Next Generation Safer Internet: Technologies to identify digital Child Sexual Abuse Material (CSAM) (RIA)
One of the main challenges in the fight against online CSAM is the vast amount of potential new CSAM that Hotlines and Law Enforcement Agencies (LEAs) have to assess and classify as illegal prior to takedown. In 2018, for example, national LEAs in the EU received more than 500,000 referrals stemming from US internet providers, while INHOPE Hotlines are seeing increasing numbers of reports of CSAM hosted in the EU resulting from proactive search for CSAM. Relying on human analysts alone to assess such vast quantities of material slows up both law enforcement investigations and notice and takedown actions. There is therefore an urgent need to further develop and test AI tools which support the classification of CSAM. Such AI classifier tools will help law enforcement agencies (LEAs), INHOPE Hotlines, and industry to analyse the vast amounts of digital CSAM more efficiently through automated identification and prioritization, thus leading to swifter takedown of illegal material by Hotlines and industry, and more effective investigations by LEAs.
The proposals aim to develop mature tools that support the analytical work of LEAs and Hotlines, based on relevant classifiers that correspond to typical elements/characteristics of CSAM. The tools should allow identification, categorisation and prioritisation of digital CSAM from large data sets. The solutions should be robust enough and provide sufficient information to help Hotline analysts and law enforcement officers in their assessments.
To ensure that the proposed solutions are fit for purpose and effective, INHOPE Hotlines and LEAs should be involved in each project. Working in close cooperation with them, the proposals should build on existing infrastructures and processes already available to LEAs and INHOPE Hotlines. The proposals should ensure European added value through cross-border interoperability.
The proposals should define the characteristics and granularity of classifiers required, develop the classifiers, compose and annotate representative CSAM data sets, train and test the tools in cooperation with LEAs and INHOPE Hotlines. As CSAM is illegal, these data sets need to be provided by or composed mainly in cooperation with LEAs. To reduce the development and training time on this sensitive data, the proposed tools should be able to incorporate dynamically user feedback, preferably without the need of retraining the model. The proposed tools should also allow pre-training on data available for other general tasks, like image classification, object detection, instance segmentation, etc., in order to increase the accuracy and to reduce the exposure to sensitive data during training. The tools to be developed can also include other relevant features such as text-based data analysis, audio analysis from videos and/or automated key word extraction from audio or age detection.

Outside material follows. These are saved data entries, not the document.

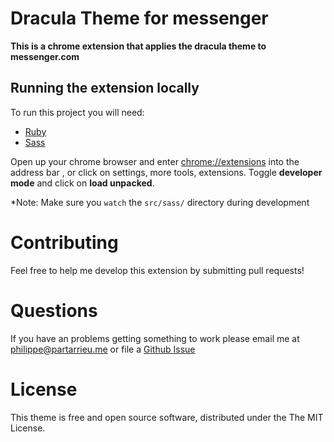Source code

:# Dracula Theme for messenger
**This is a chrome extension that applies the dracula theme to messenger.com**

## Running the extension locally

To run this project you will need:
* [Ruby](https://www.ruby-lang.org/en/downloads/)
* [Sass](http://sass-lang.com/)

Open up your chrome browser and enter [chrome://extensions](chrome://extensions) into the address bar , or click on settings, more tools, extensions.
Toggle **developer mode** and click on **load unpacked**.

*Note: Make sure you `watch` the `src/sass/` directory during development

# Contributing

Feel free to help me develop this extension by submitting pull requests!

# Questions

If you have an problems getting something to work please email me at philippe@partarrieu.me or file a [Github Issue](https://github.com/ppartarr/dracula-messenger/issues)

# License

This theme is free and open source software, distributed under the The MIT License.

All tools developed throughout the projects should be made freely available as Open Source Software, also for industry to use on a voluntary basis to detect and remove illegal material.
The topic, with its focus on more effective and efficient AI-based tools for processing online CSAM by a wide range of actors (NGOs, industry, Law enforcement), complements the objectives of Horizon Europe Cluster 3 Civil Security for Society[[HORIZON-CL3-2021-FCT-01-11: Prevention of child sexual exploitation]], which advances research into perpetrators and on tools for law enforcement intelligence. Moreover, it will build on relevant work performed in previous EU-funded projects and national initiatives.